Night Train in Novi SadIt’s a break for me from writing, or so I’m thinking. We are on the 09:48 from Wien to Beograd. Change of trains in Budapest; a 16-minute connection ― safe enough because the first leg is an Austrian train. The second leg is 7 hours. Or should be. It seems that we are stopping overlong in Novi Sad, a city of 300,000 some two hours short of Beograd.

The train is almost empty. The passengers whom we can see speak only Serb. After a while a train official comes by and exhausts his English saying, ‘BIG problem,’ gesturing ahead. Some pantomime establishes that BIG means a one-hour delay, or maybe two.

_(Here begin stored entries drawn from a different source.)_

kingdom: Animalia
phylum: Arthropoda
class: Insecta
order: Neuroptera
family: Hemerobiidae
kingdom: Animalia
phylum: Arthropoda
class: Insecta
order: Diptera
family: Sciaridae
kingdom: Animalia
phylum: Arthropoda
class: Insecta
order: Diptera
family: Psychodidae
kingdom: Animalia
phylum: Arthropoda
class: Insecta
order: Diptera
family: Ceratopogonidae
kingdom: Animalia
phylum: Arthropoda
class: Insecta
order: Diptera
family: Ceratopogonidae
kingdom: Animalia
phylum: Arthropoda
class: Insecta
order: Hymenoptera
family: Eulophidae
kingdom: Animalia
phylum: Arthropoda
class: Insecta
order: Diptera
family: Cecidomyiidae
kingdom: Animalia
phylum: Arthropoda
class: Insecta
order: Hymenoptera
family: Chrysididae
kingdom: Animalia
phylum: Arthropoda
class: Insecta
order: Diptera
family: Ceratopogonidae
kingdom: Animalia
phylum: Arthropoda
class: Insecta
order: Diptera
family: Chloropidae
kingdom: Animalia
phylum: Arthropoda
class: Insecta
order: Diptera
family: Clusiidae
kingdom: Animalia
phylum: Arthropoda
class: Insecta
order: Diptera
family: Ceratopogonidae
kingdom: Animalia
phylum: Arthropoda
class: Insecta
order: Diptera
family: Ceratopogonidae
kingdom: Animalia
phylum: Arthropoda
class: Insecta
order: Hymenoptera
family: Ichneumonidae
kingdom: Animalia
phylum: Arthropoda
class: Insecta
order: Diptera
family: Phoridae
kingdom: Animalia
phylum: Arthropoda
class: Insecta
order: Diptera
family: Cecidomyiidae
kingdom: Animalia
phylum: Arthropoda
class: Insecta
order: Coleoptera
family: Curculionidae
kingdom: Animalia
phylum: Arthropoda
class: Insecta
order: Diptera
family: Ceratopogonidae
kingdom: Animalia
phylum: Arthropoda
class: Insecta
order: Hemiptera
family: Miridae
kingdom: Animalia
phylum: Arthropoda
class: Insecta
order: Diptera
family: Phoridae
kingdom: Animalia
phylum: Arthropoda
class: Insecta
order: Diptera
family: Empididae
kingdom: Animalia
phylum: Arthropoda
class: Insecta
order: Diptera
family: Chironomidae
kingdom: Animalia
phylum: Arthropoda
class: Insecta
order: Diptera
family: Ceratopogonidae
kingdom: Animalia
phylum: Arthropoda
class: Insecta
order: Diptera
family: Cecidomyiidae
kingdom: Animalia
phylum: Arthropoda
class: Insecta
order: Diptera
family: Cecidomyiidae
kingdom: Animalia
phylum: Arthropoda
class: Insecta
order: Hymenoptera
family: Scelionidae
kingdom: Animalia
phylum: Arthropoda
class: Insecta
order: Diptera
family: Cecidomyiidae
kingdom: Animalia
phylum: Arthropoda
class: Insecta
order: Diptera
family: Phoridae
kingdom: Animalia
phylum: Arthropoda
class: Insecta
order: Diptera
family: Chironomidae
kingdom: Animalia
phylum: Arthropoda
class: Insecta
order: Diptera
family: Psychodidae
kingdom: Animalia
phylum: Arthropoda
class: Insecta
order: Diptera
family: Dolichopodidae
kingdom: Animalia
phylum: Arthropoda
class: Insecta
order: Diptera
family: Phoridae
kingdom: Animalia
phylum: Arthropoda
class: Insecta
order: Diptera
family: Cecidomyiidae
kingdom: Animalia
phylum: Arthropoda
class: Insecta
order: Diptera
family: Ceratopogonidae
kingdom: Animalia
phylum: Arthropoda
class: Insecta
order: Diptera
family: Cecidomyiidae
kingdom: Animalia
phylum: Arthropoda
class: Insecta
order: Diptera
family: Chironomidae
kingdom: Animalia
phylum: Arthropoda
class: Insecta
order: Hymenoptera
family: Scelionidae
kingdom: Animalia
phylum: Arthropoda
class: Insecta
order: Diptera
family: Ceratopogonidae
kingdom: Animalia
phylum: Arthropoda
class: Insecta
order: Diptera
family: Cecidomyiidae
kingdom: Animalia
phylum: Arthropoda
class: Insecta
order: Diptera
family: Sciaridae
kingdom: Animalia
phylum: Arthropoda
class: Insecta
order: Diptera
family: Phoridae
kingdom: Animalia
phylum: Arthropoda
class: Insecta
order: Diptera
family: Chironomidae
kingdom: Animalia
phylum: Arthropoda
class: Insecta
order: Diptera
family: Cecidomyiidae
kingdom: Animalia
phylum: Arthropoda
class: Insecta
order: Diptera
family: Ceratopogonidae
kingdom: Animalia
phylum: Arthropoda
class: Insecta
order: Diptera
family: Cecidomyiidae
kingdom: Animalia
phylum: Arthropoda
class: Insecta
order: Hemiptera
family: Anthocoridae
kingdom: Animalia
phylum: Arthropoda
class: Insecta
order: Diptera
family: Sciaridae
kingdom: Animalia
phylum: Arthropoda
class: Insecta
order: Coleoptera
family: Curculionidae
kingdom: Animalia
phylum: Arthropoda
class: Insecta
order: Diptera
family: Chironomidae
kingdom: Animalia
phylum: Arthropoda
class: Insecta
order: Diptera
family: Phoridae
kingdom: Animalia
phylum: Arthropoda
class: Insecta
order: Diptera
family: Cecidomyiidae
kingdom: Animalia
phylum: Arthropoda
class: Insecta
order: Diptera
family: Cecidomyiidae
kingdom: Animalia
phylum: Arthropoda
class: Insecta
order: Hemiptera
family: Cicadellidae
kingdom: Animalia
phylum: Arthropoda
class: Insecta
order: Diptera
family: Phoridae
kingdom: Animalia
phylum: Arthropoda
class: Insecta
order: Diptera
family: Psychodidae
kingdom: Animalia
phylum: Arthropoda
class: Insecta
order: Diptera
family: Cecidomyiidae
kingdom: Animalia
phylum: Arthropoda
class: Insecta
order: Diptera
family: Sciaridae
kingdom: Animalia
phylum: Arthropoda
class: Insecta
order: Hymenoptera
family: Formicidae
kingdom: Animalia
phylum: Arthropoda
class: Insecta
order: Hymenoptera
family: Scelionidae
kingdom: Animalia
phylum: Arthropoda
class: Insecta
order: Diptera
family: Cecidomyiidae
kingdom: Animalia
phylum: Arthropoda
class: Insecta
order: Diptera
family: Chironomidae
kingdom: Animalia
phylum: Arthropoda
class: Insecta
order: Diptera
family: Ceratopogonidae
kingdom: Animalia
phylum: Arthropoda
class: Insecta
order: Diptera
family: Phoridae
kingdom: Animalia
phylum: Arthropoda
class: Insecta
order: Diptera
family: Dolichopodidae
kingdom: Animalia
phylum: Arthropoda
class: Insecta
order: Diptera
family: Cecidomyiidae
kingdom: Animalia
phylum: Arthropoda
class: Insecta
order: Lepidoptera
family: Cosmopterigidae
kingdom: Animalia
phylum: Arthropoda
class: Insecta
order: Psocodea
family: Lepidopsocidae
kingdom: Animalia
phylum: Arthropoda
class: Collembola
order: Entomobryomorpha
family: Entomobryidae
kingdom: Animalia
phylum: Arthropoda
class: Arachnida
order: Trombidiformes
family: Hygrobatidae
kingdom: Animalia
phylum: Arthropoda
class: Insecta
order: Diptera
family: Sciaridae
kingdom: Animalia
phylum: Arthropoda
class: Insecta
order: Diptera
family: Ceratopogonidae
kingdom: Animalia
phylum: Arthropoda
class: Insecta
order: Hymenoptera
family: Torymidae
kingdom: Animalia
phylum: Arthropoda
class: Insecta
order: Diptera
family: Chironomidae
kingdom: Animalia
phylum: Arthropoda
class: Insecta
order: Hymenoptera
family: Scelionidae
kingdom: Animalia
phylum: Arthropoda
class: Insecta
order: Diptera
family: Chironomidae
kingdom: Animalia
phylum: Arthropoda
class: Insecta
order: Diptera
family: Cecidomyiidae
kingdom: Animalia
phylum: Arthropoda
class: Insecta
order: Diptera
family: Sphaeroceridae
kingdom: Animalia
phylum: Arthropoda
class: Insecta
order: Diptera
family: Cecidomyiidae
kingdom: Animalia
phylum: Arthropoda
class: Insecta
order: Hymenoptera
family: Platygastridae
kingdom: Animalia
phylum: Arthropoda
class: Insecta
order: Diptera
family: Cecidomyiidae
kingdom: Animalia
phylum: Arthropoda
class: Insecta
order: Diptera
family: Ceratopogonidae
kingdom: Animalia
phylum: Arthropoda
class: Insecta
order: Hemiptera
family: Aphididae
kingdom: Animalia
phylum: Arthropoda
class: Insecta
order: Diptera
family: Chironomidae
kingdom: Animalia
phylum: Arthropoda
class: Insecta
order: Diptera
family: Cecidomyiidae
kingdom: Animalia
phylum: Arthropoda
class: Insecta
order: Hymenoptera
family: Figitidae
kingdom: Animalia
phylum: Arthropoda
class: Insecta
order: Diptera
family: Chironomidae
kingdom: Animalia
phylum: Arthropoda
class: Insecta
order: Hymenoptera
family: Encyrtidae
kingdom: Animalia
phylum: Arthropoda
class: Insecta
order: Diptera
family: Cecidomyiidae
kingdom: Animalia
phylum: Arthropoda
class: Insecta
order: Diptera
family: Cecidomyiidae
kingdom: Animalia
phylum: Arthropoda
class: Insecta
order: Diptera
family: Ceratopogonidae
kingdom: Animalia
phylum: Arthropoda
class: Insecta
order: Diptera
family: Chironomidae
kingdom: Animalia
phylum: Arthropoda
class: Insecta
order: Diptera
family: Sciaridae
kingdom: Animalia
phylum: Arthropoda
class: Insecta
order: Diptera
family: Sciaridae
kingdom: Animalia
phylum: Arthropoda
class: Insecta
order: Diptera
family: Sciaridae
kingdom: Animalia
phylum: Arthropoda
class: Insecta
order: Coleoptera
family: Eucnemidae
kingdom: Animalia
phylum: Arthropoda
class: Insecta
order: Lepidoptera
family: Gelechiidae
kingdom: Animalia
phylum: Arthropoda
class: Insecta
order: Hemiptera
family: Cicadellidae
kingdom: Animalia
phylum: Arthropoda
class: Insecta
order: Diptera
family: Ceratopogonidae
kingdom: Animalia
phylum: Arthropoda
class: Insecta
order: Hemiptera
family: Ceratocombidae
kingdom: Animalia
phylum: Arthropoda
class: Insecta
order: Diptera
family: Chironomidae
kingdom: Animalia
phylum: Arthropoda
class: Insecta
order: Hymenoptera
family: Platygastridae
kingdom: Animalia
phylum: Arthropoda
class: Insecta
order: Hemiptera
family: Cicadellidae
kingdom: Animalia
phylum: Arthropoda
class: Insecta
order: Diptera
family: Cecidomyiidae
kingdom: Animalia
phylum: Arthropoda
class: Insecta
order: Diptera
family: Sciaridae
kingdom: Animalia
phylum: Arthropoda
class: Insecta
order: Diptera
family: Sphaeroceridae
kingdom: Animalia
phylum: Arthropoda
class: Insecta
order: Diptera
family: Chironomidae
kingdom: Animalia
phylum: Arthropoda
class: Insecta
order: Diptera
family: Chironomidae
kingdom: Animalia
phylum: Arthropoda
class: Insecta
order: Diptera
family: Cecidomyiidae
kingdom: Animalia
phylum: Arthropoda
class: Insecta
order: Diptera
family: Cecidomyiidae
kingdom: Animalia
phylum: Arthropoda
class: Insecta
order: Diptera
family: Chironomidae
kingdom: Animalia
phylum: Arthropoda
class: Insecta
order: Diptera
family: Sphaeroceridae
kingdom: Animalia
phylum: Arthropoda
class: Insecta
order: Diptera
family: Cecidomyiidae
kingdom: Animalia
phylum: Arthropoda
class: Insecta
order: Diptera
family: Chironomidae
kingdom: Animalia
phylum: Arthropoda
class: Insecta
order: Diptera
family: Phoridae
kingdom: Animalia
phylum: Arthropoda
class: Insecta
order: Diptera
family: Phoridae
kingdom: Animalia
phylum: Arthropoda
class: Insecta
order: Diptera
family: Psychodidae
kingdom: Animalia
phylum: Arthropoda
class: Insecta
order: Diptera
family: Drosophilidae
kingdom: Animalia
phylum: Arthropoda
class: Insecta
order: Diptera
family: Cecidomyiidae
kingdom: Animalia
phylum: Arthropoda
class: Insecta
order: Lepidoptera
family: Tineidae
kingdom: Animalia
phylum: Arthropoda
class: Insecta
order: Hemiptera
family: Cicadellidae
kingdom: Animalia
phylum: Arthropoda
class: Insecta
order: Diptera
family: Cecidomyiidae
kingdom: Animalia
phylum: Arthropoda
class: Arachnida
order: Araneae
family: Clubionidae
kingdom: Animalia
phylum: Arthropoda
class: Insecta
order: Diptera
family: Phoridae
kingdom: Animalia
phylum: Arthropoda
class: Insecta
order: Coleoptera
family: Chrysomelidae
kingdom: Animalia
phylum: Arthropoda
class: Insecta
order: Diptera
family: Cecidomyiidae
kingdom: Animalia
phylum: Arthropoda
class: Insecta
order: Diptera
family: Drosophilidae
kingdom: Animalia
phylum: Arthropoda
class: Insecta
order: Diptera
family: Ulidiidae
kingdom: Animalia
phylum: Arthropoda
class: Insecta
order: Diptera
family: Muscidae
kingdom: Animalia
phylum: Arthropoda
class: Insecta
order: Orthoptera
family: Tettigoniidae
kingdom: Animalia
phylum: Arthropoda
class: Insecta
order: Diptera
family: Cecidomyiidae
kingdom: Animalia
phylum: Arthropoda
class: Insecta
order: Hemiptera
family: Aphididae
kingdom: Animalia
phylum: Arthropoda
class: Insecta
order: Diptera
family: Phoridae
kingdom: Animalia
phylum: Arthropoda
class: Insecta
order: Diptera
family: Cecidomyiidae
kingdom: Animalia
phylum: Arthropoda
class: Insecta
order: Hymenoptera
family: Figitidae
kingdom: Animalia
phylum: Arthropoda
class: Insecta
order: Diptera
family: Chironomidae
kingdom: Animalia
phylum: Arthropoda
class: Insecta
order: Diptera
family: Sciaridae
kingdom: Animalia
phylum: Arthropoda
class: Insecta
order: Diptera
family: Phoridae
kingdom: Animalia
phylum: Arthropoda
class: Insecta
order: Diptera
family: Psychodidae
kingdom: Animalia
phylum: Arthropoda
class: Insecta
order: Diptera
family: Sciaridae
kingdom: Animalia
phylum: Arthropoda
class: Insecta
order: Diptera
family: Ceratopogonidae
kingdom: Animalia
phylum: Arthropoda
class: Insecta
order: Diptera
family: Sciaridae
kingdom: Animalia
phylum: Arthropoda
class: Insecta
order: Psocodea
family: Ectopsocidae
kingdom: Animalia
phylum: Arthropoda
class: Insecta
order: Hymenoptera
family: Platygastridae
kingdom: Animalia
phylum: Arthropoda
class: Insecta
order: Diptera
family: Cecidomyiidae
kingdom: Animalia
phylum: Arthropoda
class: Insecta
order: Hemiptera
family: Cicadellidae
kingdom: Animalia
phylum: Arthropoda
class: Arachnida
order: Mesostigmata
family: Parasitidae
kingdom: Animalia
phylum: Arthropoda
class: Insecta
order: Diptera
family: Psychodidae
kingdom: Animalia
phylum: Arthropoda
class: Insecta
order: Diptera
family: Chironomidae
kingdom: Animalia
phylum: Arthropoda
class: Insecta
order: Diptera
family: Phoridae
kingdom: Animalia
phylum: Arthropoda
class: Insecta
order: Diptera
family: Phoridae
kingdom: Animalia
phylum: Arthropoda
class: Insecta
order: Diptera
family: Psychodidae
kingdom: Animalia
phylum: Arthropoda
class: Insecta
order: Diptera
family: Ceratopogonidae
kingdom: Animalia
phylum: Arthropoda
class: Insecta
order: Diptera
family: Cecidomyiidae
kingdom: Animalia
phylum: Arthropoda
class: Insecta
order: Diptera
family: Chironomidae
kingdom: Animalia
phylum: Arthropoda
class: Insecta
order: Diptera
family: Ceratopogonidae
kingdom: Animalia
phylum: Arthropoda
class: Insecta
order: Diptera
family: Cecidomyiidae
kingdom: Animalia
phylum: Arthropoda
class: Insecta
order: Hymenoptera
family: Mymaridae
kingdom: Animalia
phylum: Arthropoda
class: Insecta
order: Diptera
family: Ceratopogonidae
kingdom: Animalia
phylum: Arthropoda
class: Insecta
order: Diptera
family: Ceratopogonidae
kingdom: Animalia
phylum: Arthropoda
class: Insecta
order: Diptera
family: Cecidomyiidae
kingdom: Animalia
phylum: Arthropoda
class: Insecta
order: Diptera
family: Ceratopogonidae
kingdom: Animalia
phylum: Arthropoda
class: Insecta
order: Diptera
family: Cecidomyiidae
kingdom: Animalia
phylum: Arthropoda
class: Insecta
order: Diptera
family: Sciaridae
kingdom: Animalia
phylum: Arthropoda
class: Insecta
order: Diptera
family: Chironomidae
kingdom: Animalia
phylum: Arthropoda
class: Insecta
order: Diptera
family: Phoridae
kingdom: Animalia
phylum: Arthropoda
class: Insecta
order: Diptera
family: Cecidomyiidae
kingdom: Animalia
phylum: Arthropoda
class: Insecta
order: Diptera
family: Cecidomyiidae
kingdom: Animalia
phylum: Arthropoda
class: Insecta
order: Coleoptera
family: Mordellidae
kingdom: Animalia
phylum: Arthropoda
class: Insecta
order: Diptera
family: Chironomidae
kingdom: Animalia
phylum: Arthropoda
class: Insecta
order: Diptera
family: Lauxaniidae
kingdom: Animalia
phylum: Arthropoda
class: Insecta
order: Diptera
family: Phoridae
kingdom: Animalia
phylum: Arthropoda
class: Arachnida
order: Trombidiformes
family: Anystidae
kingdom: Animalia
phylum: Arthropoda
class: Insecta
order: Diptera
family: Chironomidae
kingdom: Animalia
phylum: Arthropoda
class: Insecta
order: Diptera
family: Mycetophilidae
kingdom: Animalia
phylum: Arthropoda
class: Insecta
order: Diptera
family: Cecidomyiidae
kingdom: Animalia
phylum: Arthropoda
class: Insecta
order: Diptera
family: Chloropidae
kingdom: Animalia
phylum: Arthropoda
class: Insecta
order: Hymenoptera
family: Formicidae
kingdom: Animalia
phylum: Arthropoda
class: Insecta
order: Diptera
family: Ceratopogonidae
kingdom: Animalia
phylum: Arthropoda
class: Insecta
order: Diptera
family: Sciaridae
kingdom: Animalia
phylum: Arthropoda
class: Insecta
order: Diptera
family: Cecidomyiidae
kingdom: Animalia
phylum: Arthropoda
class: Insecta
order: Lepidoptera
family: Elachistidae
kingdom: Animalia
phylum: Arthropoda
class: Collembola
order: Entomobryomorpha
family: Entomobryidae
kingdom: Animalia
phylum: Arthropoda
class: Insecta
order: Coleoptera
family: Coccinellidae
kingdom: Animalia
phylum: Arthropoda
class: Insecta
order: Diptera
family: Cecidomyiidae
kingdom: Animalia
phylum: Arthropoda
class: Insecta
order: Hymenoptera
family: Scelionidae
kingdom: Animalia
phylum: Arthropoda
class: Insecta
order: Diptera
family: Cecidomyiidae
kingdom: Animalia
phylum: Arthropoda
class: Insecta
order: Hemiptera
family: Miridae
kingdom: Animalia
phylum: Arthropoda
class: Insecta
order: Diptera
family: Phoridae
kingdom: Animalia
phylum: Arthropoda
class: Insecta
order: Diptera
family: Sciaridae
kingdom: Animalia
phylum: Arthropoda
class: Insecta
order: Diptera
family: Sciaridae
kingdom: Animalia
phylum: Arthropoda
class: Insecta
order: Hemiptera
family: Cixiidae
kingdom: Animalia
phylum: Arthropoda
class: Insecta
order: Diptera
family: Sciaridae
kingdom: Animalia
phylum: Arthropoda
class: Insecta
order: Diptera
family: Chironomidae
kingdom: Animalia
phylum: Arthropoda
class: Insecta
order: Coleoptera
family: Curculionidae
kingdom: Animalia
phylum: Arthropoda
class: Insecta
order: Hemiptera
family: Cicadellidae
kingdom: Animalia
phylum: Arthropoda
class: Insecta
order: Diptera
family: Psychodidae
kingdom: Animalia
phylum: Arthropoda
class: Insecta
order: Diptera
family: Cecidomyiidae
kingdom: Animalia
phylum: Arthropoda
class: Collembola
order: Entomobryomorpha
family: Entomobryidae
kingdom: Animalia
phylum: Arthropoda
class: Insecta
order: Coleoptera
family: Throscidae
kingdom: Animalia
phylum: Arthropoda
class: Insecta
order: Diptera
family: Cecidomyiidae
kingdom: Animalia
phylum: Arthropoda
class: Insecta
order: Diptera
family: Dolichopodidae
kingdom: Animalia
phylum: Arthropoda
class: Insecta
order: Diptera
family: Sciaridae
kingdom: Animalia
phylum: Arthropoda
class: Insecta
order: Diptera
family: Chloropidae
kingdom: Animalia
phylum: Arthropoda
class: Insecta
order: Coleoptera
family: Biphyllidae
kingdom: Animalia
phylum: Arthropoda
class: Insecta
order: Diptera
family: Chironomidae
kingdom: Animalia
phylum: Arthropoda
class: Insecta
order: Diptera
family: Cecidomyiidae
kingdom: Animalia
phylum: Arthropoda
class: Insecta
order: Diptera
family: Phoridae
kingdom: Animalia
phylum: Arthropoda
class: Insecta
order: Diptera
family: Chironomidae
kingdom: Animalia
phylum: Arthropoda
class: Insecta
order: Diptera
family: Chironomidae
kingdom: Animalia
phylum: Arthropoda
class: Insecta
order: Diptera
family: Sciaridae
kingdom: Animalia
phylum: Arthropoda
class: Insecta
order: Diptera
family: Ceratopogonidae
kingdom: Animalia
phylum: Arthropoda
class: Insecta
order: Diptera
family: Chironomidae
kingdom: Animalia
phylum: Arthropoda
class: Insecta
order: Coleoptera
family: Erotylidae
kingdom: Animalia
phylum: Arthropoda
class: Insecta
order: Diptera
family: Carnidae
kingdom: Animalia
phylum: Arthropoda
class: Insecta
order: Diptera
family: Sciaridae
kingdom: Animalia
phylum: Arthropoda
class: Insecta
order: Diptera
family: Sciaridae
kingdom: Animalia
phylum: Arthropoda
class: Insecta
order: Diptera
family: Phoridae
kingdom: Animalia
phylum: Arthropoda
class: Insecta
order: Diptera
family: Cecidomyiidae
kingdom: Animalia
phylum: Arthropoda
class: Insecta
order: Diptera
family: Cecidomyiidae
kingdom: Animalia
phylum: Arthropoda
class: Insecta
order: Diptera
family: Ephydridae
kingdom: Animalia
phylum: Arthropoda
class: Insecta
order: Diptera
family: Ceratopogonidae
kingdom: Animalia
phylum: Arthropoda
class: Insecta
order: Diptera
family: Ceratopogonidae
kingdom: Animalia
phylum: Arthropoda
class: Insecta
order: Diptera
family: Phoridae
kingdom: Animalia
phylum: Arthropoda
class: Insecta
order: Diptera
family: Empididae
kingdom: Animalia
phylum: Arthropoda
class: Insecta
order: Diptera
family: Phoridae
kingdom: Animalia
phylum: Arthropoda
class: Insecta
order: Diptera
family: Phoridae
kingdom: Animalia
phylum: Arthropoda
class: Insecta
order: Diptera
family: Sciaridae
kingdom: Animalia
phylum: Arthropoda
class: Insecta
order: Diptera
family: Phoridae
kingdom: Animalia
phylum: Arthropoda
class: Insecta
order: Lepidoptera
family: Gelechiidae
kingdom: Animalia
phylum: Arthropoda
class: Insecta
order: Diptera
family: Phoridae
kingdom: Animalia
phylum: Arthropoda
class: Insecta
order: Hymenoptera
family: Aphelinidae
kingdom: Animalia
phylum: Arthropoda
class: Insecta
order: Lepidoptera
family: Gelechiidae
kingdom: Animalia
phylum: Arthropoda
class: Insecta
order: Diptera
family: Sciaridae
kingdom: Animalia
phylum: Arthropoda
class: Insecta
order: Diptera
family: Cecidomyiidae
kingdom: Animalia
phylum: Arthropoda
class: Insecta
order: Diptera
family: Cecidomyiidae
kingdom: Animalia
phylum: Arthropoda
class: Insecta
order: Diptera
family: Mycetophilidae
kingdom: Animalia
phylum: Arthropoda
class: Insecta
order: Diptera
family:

After an hour or so we notice there are even fewer passengers. Could this be non-confidence, voted with their feet? Next official to go by says, ‘BIG problem. Beograd tomorrow.’ It’s almost 8 p.m. Some things there’s no physics fix for. I ask him, is there a bus? He gestures vaguely in a northerly direction.

Turns out the bus station is nearby. Inside, a helpful sign says ИНФОРМАЦИЈЕ. I ask the harassed-looking information clerk: Next bus to Beograd? She writes 21:05 on a scrap of paper, pauses, crosses it out, writes 22:05. I run back to the train for a quick consultation. It’s raining. Let’s try busing, we decide.

Back to the bus station; it is much more crowded. Try to buy two tickets on the 22:05. The ticket agent takes my paper, crosses out the time. ‘No seat,’ she says, and writes 23:05. I buy tickets, 700 dinars each. Walk back in the rain. Skinheads are shouting at each other on the platform. I hit up yet another official for the latest info. ‘BIG problem,’ he says, with more pantomiming of a derailed train. Seems like the late late bus may get us into Beograd much sooner than our train. But at least it is a warm dry place to wait for bus departure. With armrests up, stretched out on three seats each, we doze.

A sudden thought brings me back upright: Will the hotel door be open when we arrive? Luckily we have the number but my Rogers cell phone tells me: No connection.  I accost a tall civilian who is hanging round the station. Yes, he has a phone and even a few words of English. He calls the number that I give him, speaks in Serbian, hangs up and says to me, ‘They wait.’

I try to pay him for the phone call. ‘Nothing!’ he says. ‘It’s a Serbia thing.’